CBS17.com

Protestors call for NC state leaders to reduce prison population

RALEIGH, N.C. (WNCN) – People calling for state leaders to reduce North Carolina’s prison population began a month-long demonstration Thursday outside the Executive Mansion. 

Decarcerate Now NC, a coalition of groups aiming to end mass incarceration, is urging Gov. Roy Cooper (D) to use his clemency power and take other steps to release some of the state’s prisoners immediately. 

It’s the third year the group is holding the demonstration, which began in 2020 amid the COVID-19 pandemic. 

In a letter delivered to the governor’s office this week, the group called for the immediate release of those who are ill, elderly, in prison for technical violations of parole and those incarcerated as children.

The group also called for the commutation of death sentences for those on death row.

The group also called for the commutation of death sentences for those “whose trials were unconstitutionally affected by racial bias.”  

“This has to be a priority.

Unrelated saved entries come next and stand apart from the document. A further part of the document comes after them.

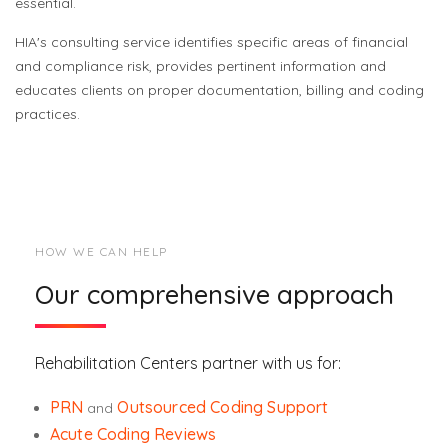
essential.
HIA's consulting service identifies specific areas of financial
and compliance risk, provides pertinent information and
educates clients on proper documentation, billing and coding
practices.
HOW WE CAN HELP
Our comprehensive approach
Rehabilitation Centers partner with us for:
PRN
Outsourced Coding Support
and
Acute Coding Reviews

Mass decarceration has to be a priority,” said Daniel Bowes of the ACLU of North Carolina. “Especially at this point everybody acknowledges with the staffing issues in the state prisons, it’s not safe for anybody at this point.” 

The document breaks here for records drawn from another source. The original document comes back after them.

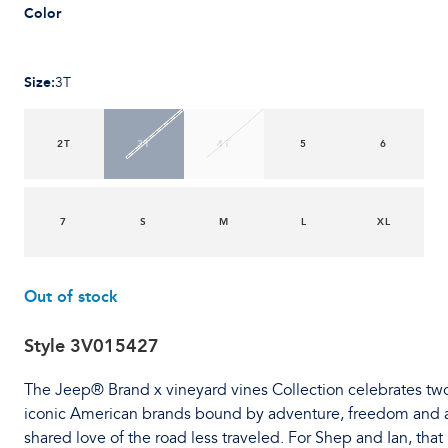
Color
Size
:
3T
2T
3T
4T
5
6
7
S
M
L
XL
Out of stock
Style
3V015427
The Jeep® Brand x vineyard vines Collection celebrates tw
iconic American brands bound by adventure, freedom and 
shared love of the road less traveled. For Shep and Ian, that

Bowes called attention to the ongoing struggle to hire people to work in the state’s prisons, where there’s a 40 percent vacancy rate among correctional officers. 

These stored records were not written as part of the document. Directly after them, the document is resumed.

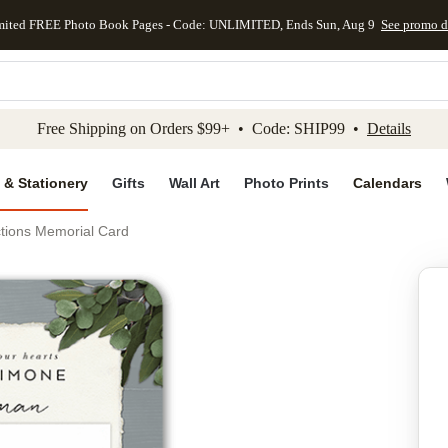
mited FREE Photo Book Pages - Code: UNLIMITED, Ends Sun, Aug 9
See promo d
kip to main content
Skip to footer
Accessibility Stateme
Free Shipping on Orders $99+ • Code: SHIP99 •
Details
 & Stationery
Gifts
Wall Art
Photo Prints
Calendars
ctions Memorial Card
Add to favo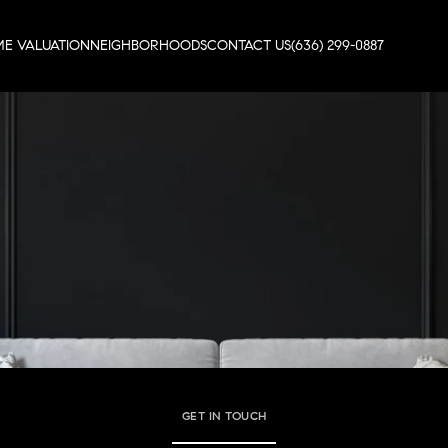
E VALUATION
NEIGHBORHOODS
CONTACT US
(636) 299-0887
GET IN TOUCH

Beginning in January, the Department of Adult Correction will become its own Cabinet-level agency, which will be led by Todd Ishee, who previously served as the state’s prisons commissioner. 

Ishee and leaders in the Dept. of Public Safety recently updated state lawmakers on efforts to address the hiring challenges, which exist in many agencies across state government. 

Public Safety Sec. Eddie Buffaloe said his agency has undertaken some steps such as offering retention and recruitment bonuses and adjusted some salaries to better compete with the market.  

Ishee said the state has had more success recently with retaining employees with the implementation of a step pay plan, safety initiatives and other steps. 

There are currently almost 30,000 inmates in the state’s prison system. That number came down during the COVID-19 pandemic as some prisoners at higher risk for complications from COVID-19 were allowed to serve out the remainder of their sentences at home. As part of a legal settlement in early 2021, the state agreed to the early release of at least 3,500 inmates. 

Members of Decarcerate Now NC called attention to recommendations made by the Task Force for Racial Equity in Criminal Justice, saying “not enough has been achieved to implement the task force’s crucial recommendations.” 

A spokesperson for the Governor said today his office and the clemency office “conduct thorough reviews of applications and will continue to do so.”

The group thanked Gov. Cooper for using his clemency power but urged him to take additional steps. 

Through Jan. 1, 2023, members of the group will march each day around the Executive Mansion, eventually completing 3,000 laps, which is one for every ten people in the state’s prisons.